|October 3rd, 2022|
In a collaborative context other people respond to your change by building on it, and it typically has a larger effect than you'd naively expect. For example, say you create an icon to communicate an idea in your program, other people start using it, and it becomes the standard representation for the concept. While an A/B test might have been only mildly positive, or even negative, after the world adapted to the new icon it would have become very clearly the right symbol to use.
In an adversarial context other people respond to your change by countering it, and it typically has a smaller effect. You figure out a way to detect bot traffic, but the bot operators are very motivated to shift their behavior to undo your work.
Some contexts are also neutral, where both collaborative and adversarial effects are minimal or nonexistent. A baby toy design doesn't get better or worse with the generations.
Diseases are adversarial: antibiotics lose resistance, new variants evade immunity. While something looks good in initial testing, that advantage will erode over time. An interesting exception here is cancer, which (almost always) has to evolve anew in each patient, and so cancer treatments don't become less effective over time (in new patients).
Adopting standards is collaborative: each computer with USB increased demand for devices that spoke USB and vice-versa. Someone thinking "let's not bother with USB, it's not that widely supported yet" would have been ignoring collaborative effects.

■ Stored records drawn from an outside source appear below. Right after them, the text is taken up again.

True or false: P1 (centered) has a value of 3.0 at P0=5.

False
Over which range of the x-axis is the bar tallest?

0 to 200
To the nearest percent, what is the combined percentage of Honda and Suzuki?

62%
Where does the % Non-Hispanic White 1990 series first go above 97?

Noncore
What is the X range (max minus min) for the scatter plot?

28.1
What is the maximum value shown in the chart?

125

Same with building on a platform: the more iPhones sold the more people wanted apps, and the more apps there were the more people wanted iPhones.

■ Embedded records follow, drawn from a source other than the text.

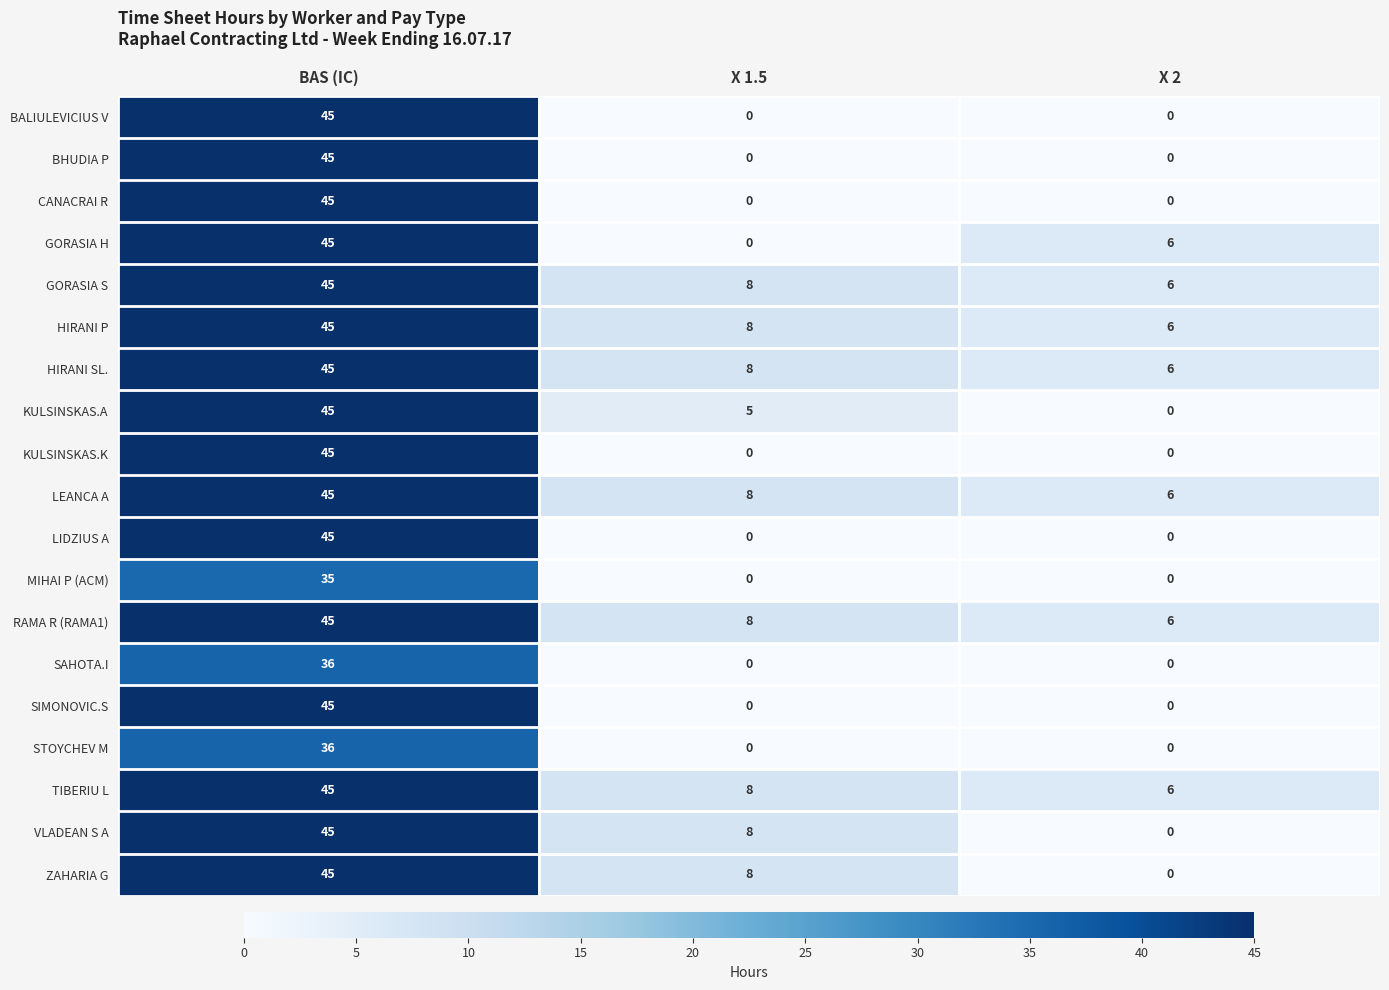

Where is HIRANI P nearest to the value 25?

X 1.5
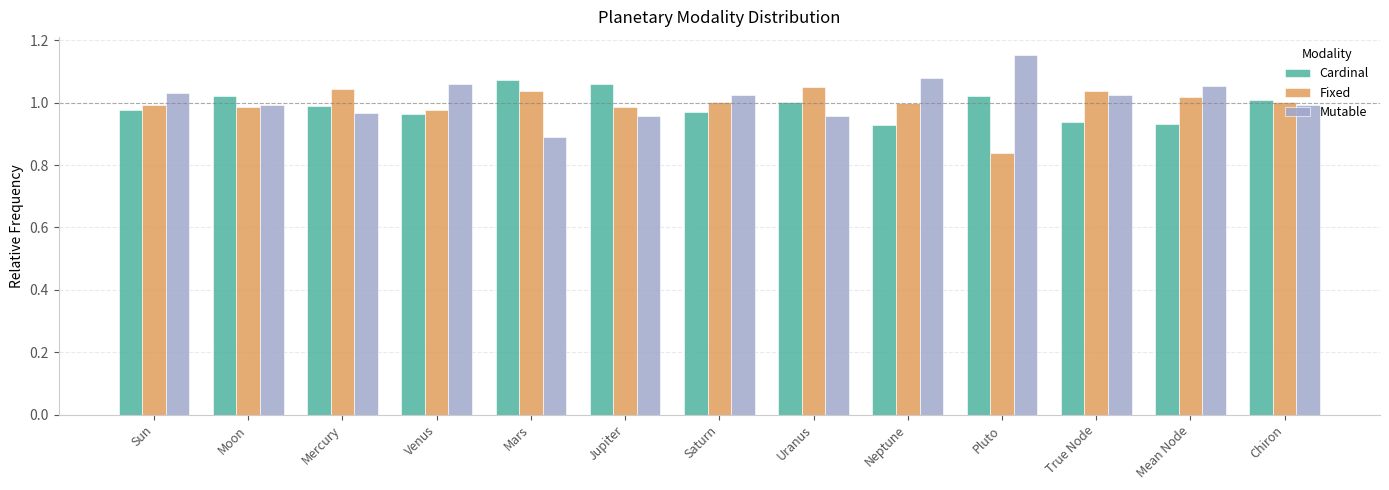

Count the number of data series in this chart.

3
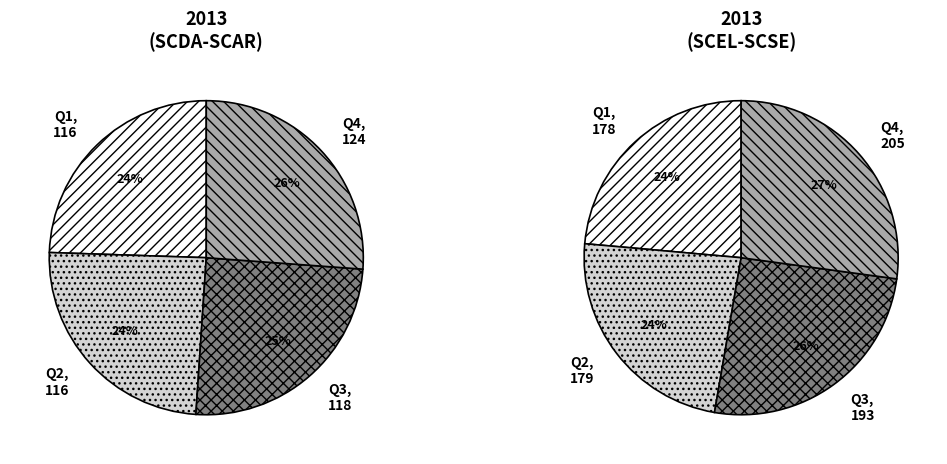

Is 2 the majority of the pie?

No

Interaction with nature is generally adversarial: cockatoos figure out how to get into trash, weeds evolve herbicide resistance.

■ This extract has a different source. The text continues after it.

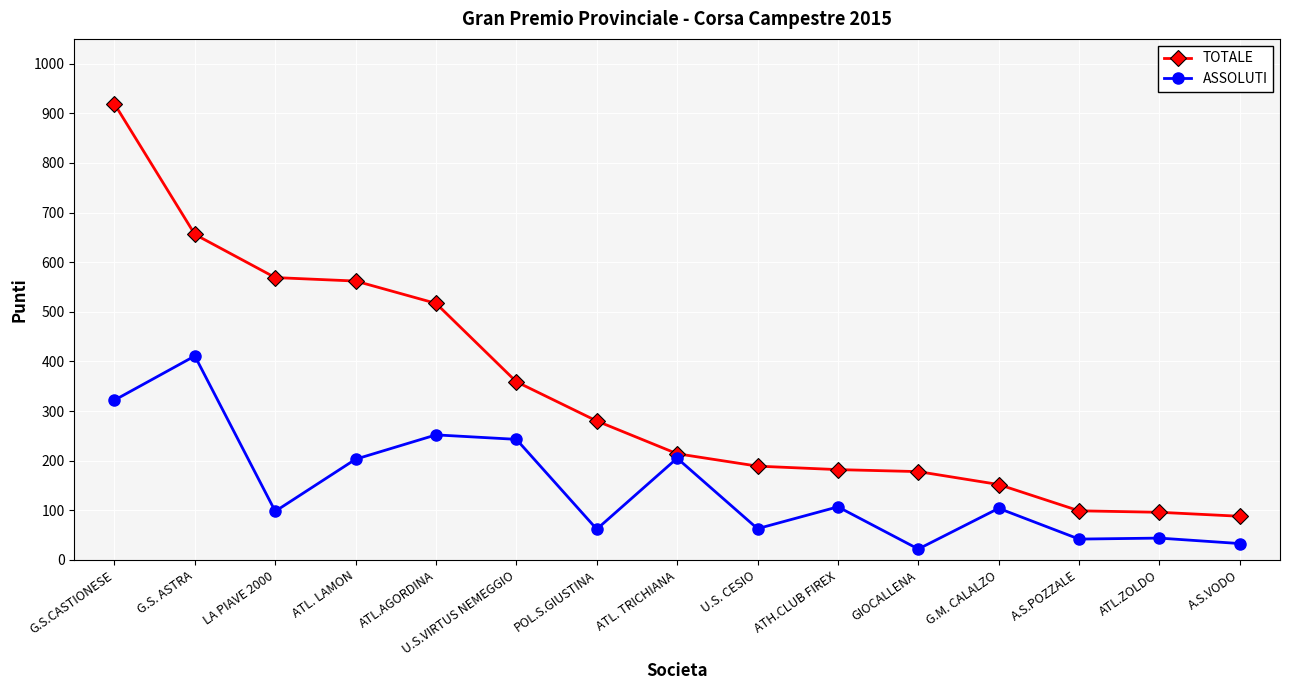

Is this an area chart (filled region under the line)?

No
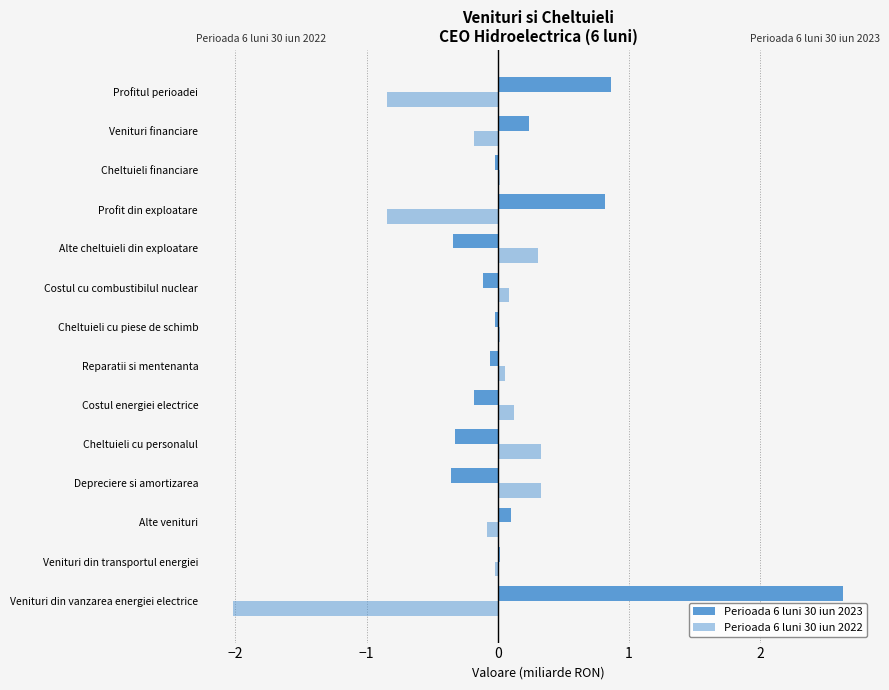

Count the number of categories in the chart.

14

A new kind of ad has both kinds of effects: adversarial in that people will notice novel ads more, but cooperative in that advertisers haven't yet learned how to make the most of the format.
This sort of effect is especially important to think through when considering rolling something out based on the results of an experiment. You've almost certainly not run the experiment long enough to see how the world will adjust, but you can use these patterns to predict whether the long-term results will be stronger or weaker than you've measured.